By Jillian Altizer, Community Organizer
I don’t want kids. I never have. I vaguely remember playing with baby dolls when I was younger and being told, “When you have kids…” as a given life path for all people. But I cannot recall ever having a strong desire to have children of my own. Over the years I have compiled a list of responses to justify my choice when people meet me with surprise, condescension, or hostility. Here are a few:
Parenting looks really hard. I know the world is becoming more progressive but for most heterosexual couples I’ve observed, the burden of childcare and household chores falls on the woman. My mom is absolutely amazing and I see the energy she put into raising three kids while grocery shopping, cooking, cleaning, managing schedules, driving us around to different events, helping us solve our problems, and making sure we had all the essentials in life. And she did all that with a smile and declarations about how much she loves being a mom. I cannot begin to express my gratitude, but could I perform the same labors with an impossibly cheery attitude? I doubt it.
2. It takes a village
I could be a mother, but I’d rather swoop in and be the Cool Aunt that gives the amazing and exhausted parent(s) a chance to shower and get out of the house. As much as I don’t want kids of my own, I really do enjoy them. I love the way babies stare right into your eyes, how young kids find absolute delight in ordinary things like fallen leaves, and the unique perspective adolescents bring when they start thinking critically. I look forward to enjoying all these beautiful moments with the children of my friends and siblings without losing sleep, changing diapers, dealing with tantrums, etc.
The cost of raising a child today is over a quarter million dollars and we all know that most parents continue to support their offspring into adulthood. I could pour that cash onto a child but I’d rather see that compound nicely in my Roth IRA and 401K retirement accounts. Which brings me to…
4. Who Will Take Care of Me?
One hard look at our ageist society will show that most old people are sent to elder care homes rather than cared for by their children. I plan to live a long, relaxing life filled with family, friends, and the kind of good health that is possible, but harder to maintain, as a mother. Think lots of sleep, exercise and a healthy diet. When my body finally fails me in impossibly old age, I hope to have accumulated enough money to afford the quality care I might need.

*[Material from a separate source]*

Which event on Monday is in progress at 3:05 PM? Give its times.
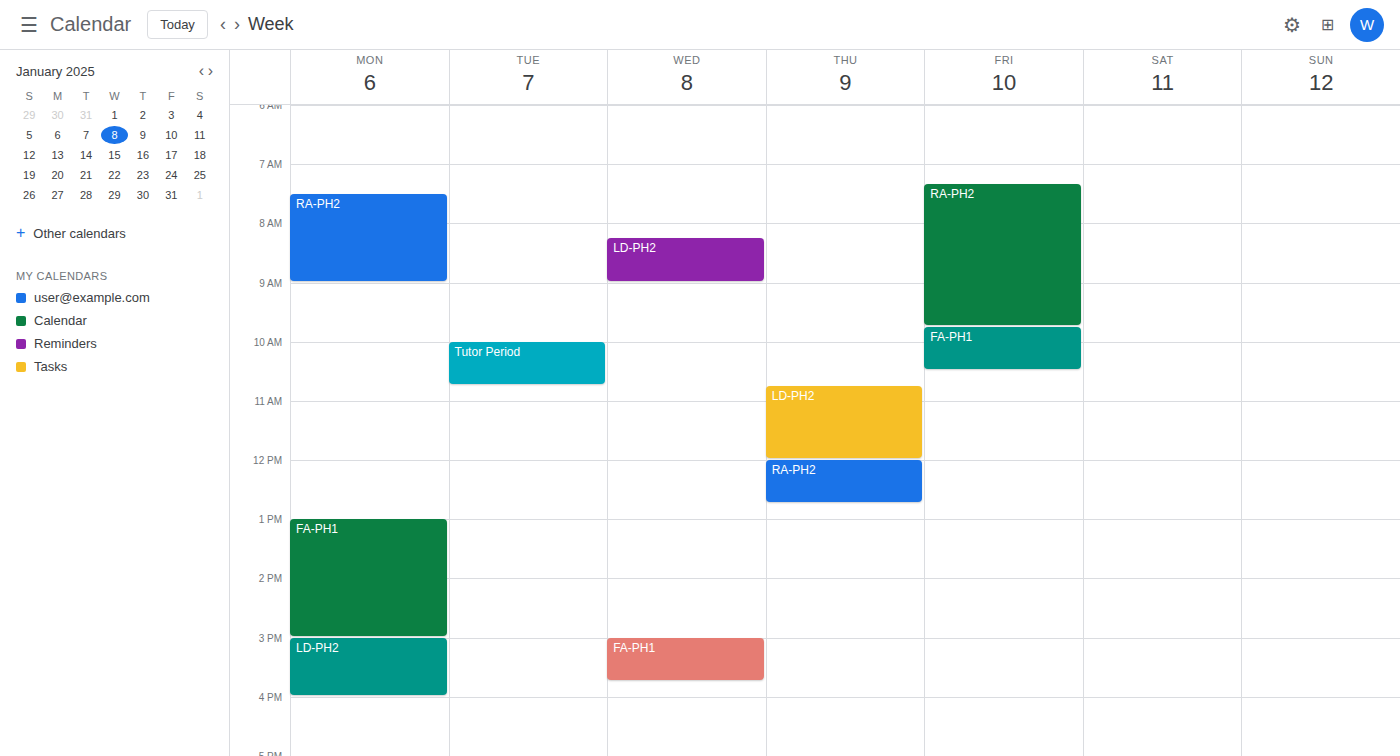
"LD-PH2", 3:00 PM to 4:00 PMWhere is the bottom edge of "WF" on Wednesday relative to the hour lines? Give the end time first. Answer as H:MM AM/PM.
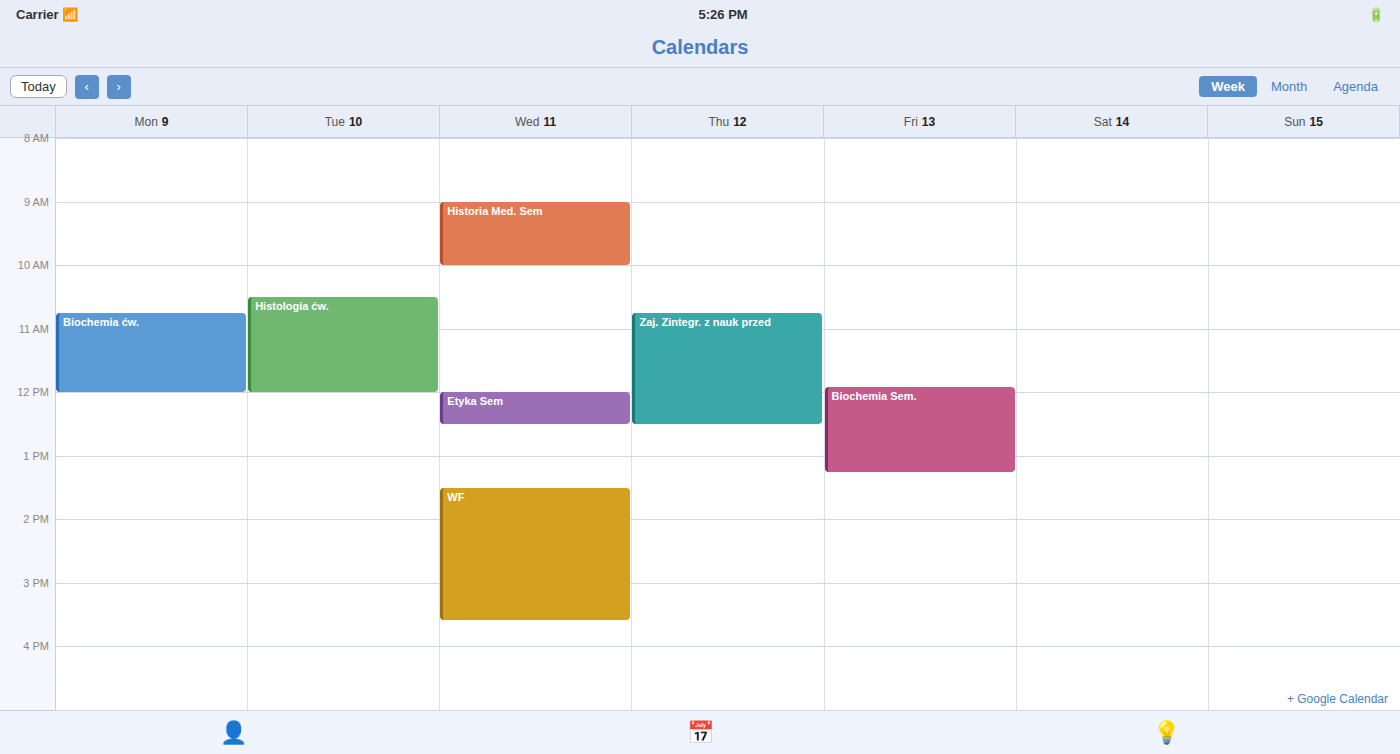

I have so many plans to try different careers, travel, volunteer, and make a difference in the world. Having children might not limit my greatest aspirations but it would certainly postpone them.These are just some of my personal reasons to be childfree, but ultimately the reasons shouldn’t matter. Yes, perhaps I’ll change my mind someday, but telling me I will isn’t going to bring that possibility any closer to reality. I find it unfortunate how society deems it acceptable for people to weigh in with commentary on a woman’s reproductive choices. It’s my body. It’s my choice. End of story.